▶ [Assigned task]
Leave out all pictures while repeating the records exactly and completely.
##############################
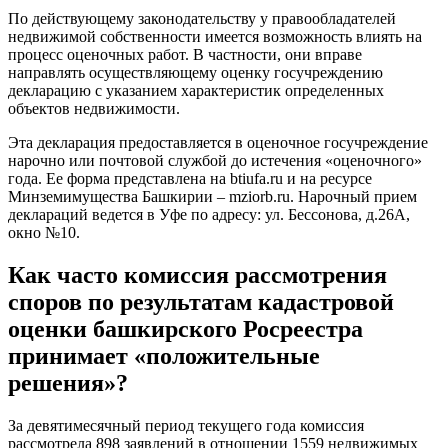
По действующему законодательству у правообладателей
недвижимой собственности имеется возможность влиять на
процесс оценочных работ. В частности, они вправе
направлять осуществляющему оценку госучреждению
декларацию с указанием характеристик определенных
объектов недвижимости.
Эта декларация предоставляется в оценочное госучреждение
нарочно или почтовой службой до истечения «оценочного»
года. Ее форма представлена на btiufa.ru и на ресурсе
Минземимущества Башкирии – mziorb.ru. Нарочный прием
деклараций ведется в Уфе по адресу: ул. Бессонова, д.26А,
окно №10.
Как часто комиссия рассмотрения
споров по результатам кадастровой
оценки башкирского Росреестра
принимает «положительные
решения»?
За девятимесячный период текущего года комиссия
рассмотрела 898 заявлений в отношении 1559 недвижимых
##############################
▶ [Response area]
По действующему законодательству у правообладателей
недвижимой собственности имеется возможность влиять на
процесс оценочных работ. В частности, они вправе
направлять осуществляющему оценку госучреждению
декларацию с указанием характеристик определенных
объектов недвижимости.
Эта декларация предоставляется в оценочное госучреждение
нарочно или почтовой службой до истечения «оценочного»
года. Ее форма представлена на btiufa.ru и на ресурсе
Минземимущества Башкирии – mziorb.ru. Нарочный прием
деклараций ведется в Уфе по адресу: ул. Бессонова, д.26А,
окно №10.
Как часто комиссия рассмотрения
споров по результатам кадастровой
оценки башкирского Росреестра
принимает «положительные
решения»?
За девятимесячный период текущего года комиссия
рассмотрела 898 заявлений в отношении 1559 недвижимых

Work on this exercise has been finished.